YOUR ASSIGNMENT: Look through the listing for the string "teapot" and copy out every line that holds it.

DATASET RECORDS:
———

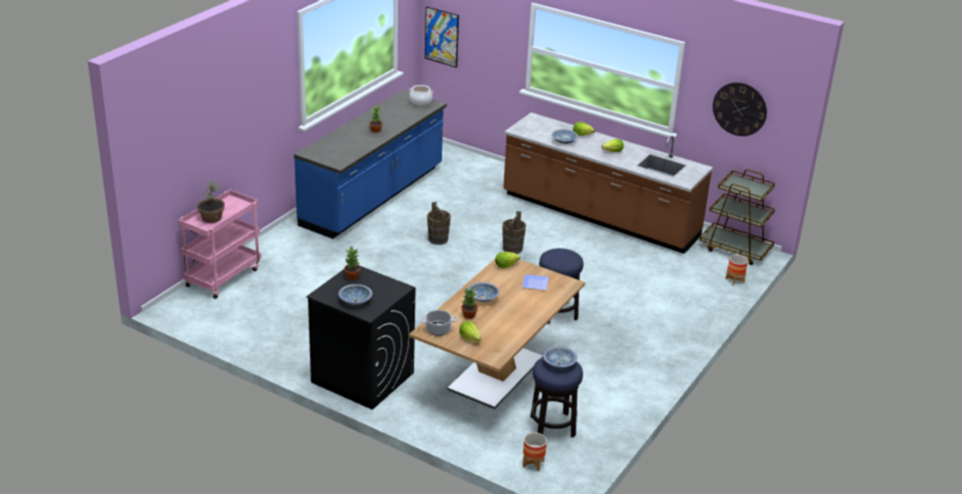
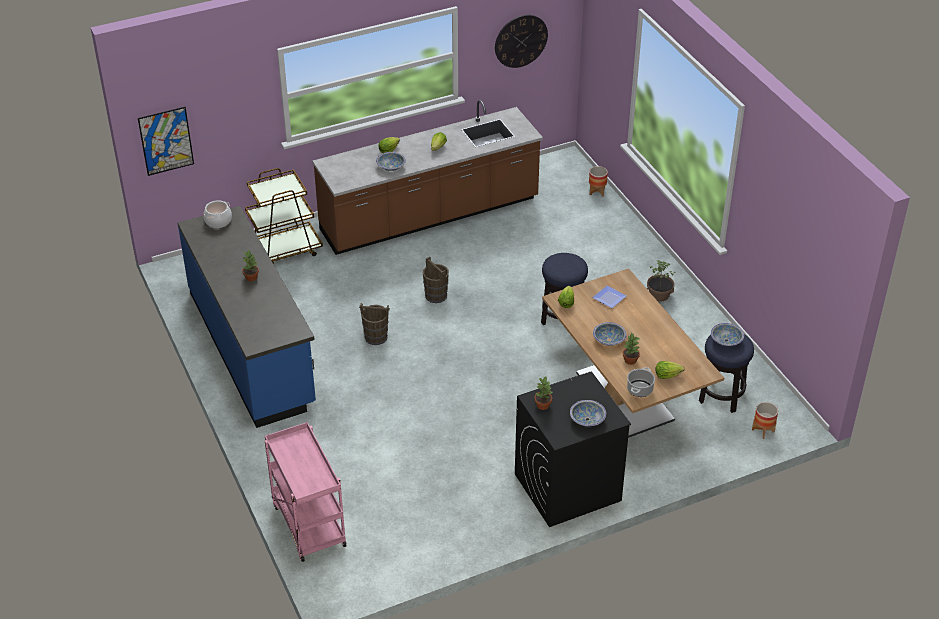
camera: 55 degrees left, 10 degrees up
(211, 218) = (305, 472): potted plant -> potted plant (659, 295)
(735, 249) = (551, 167): brown cart -> brown cart (284, 251)

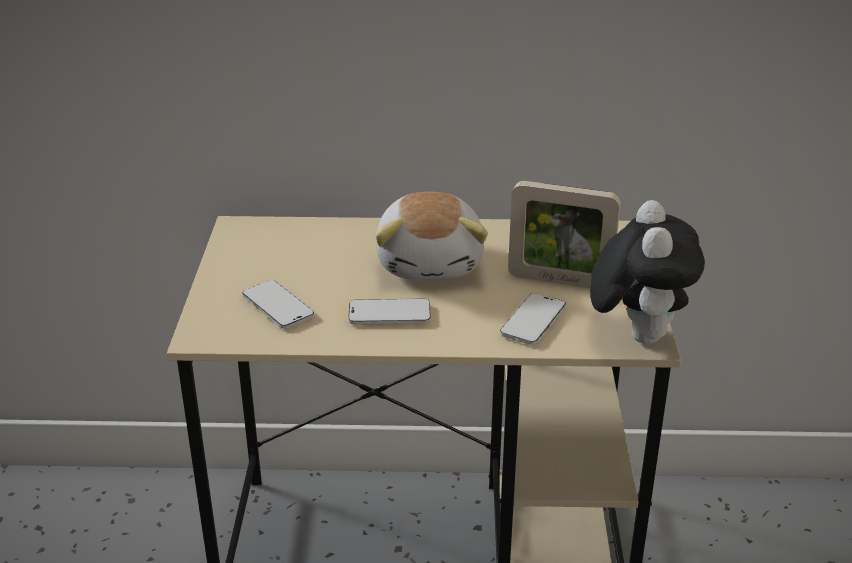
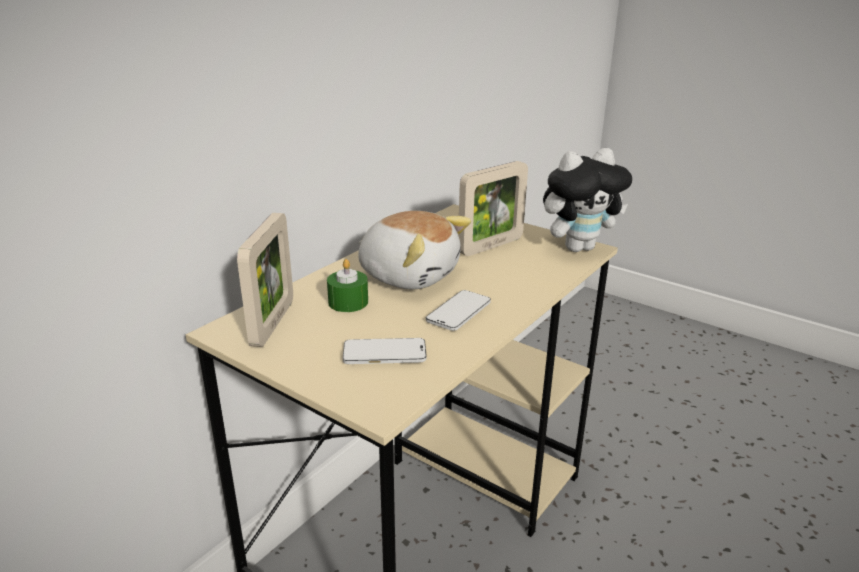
camera: 55 degrees left, 5 degrees down
(270, 240) = (273, 323): none -> picture frame
(342, 256) = (348, 302): none -> green candle
(533, 321) = (529, 269): phone -> none
(637, 334) = (578, 247): plush toy -> plush toy turned 120 degrees clockwise

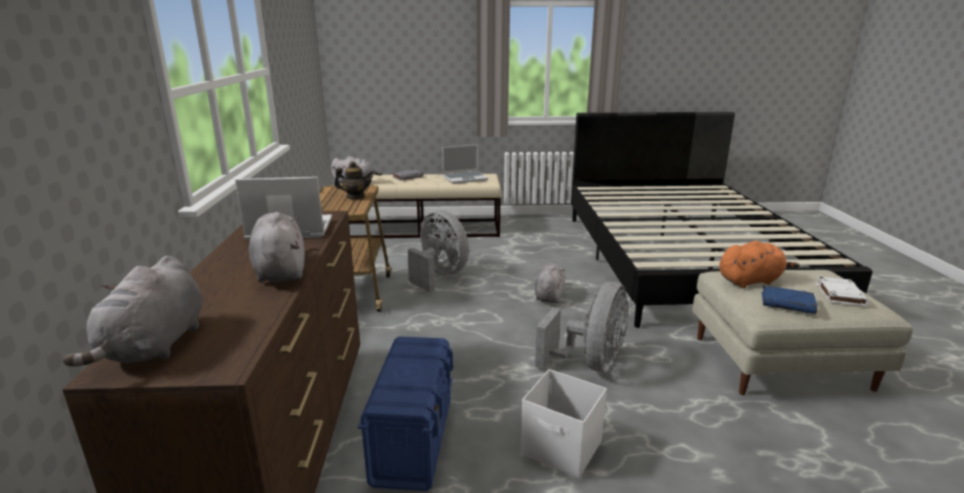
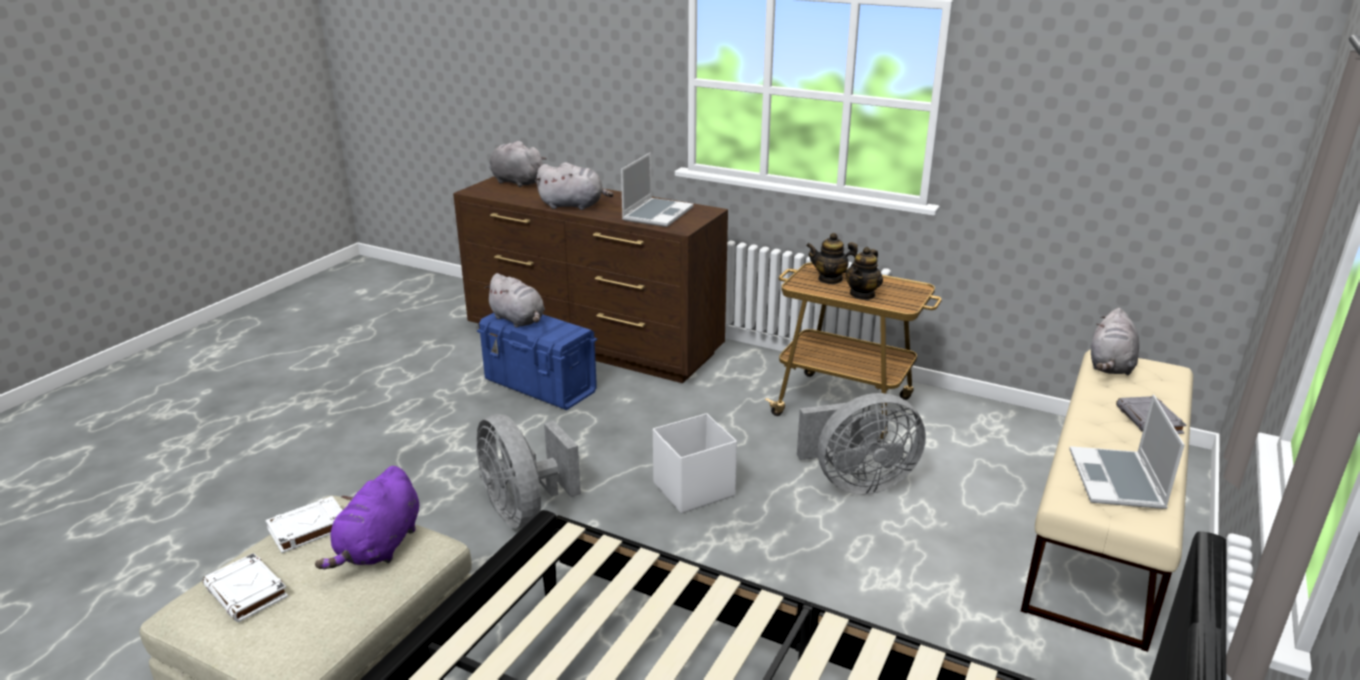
camera: 120 degrees right, 5 degrees up
(333, 206) = (830, 279): none -> teapot
(549, 295) = (709, 557): grey plush toy -> grey plush toy (519, 320)
(562, 449) = (447, 442): white storage box -> white storage box (692, 489)
(751, 281) = (379, 547): orange plush toy -> purple plush toy
(788, 303) = (307, 529): blue book -> white book

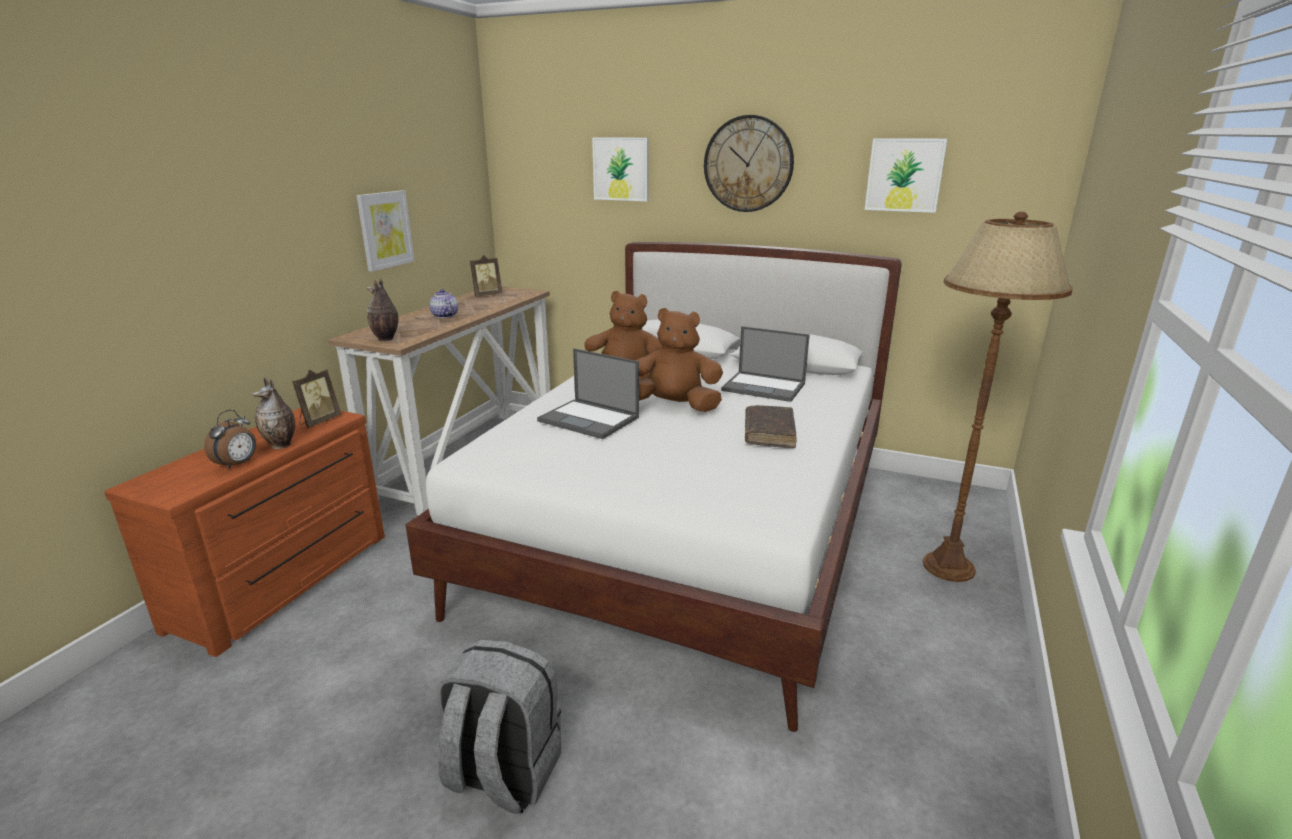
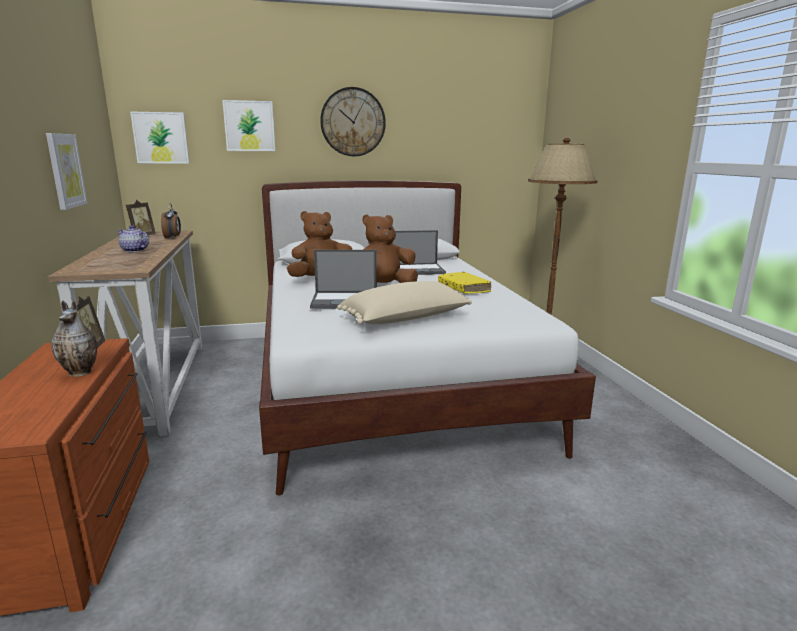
camera: 35 degrees left, 5 degrees down
(238, 464) = (59, 395): alarm clock -> alarm clock (173, 238)
(385, 339) = (115, 268): vase -> none
(503, 774) = (451, 555): grey backpack -> none
(610, 466) = (406, 320): none -> beige pillow
(769, 433) = (463, 288): brown book -> yellow book
(904, 175) = (454, 129): picture -> picture (160, 138)

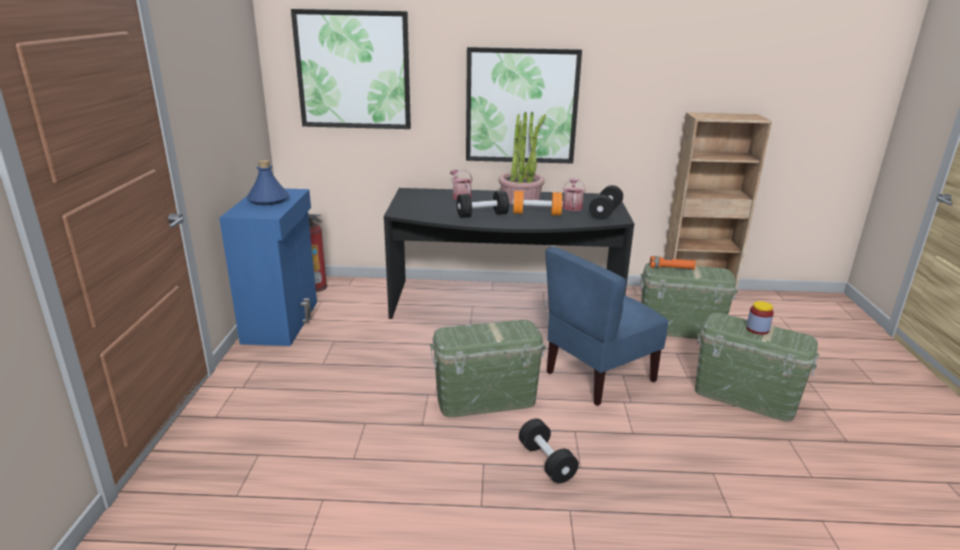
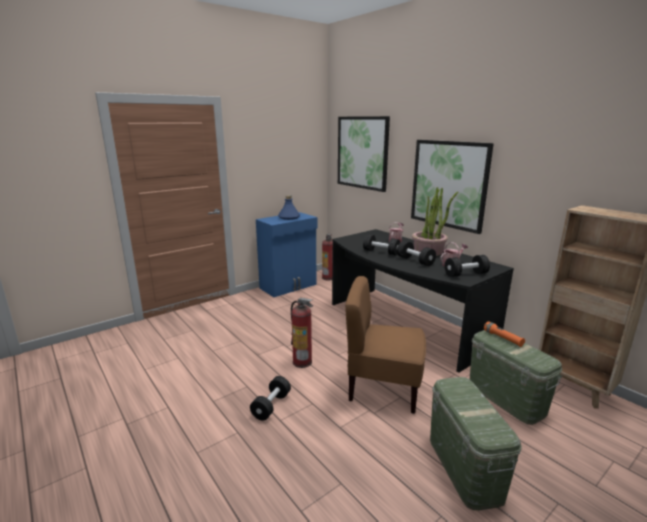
camera: 50 degrees right, 5 degrees down
(486, 399) = (302, 362): green storage box -> fire extinguisher
(537, 214) = (415, 261): orange dumbbell -> black dumbbell
(598, 376) = (383, 388): blue chair -> brown chair
(757, 329) = (474, 405): jar -> none

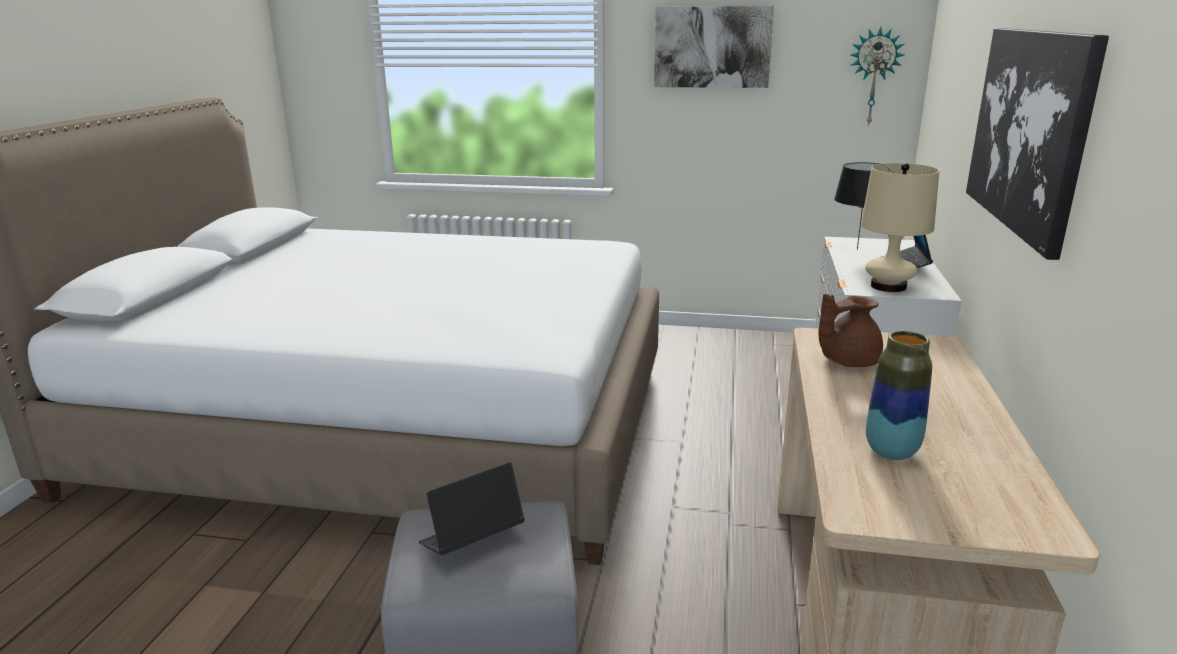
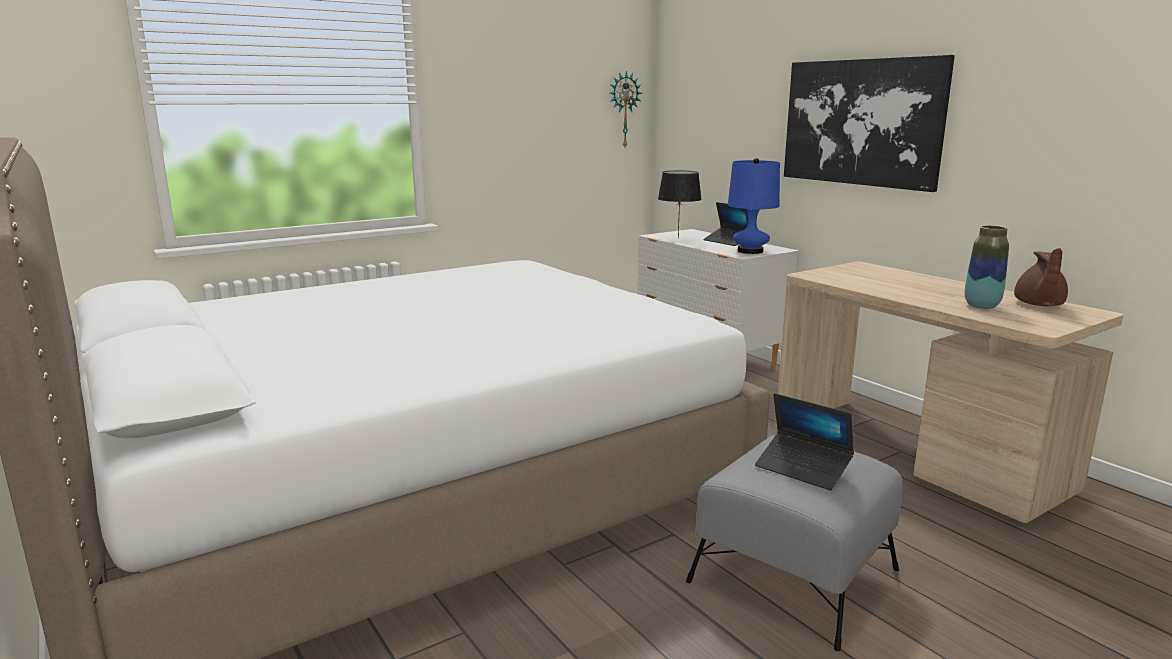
camera: 45 degrees left, 5 degrees down
(472, 541) = (803, 468): laptop -> laptop turned 60 degrees counterclockwise
(712, 47) = (510, 85): picture -> none
(846, 361) = (855, 281): brown teapot -> brown teapot (1038, 304)
(888, 286) = (750, 251): beige table lamp -> blue table lamp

———

SOLUTION TO THIS TASK:
(333, 206) = (830, 279): none -> teapot
(846, 361) = (855, 281): brown teapot -> brown teapot (1038, 304)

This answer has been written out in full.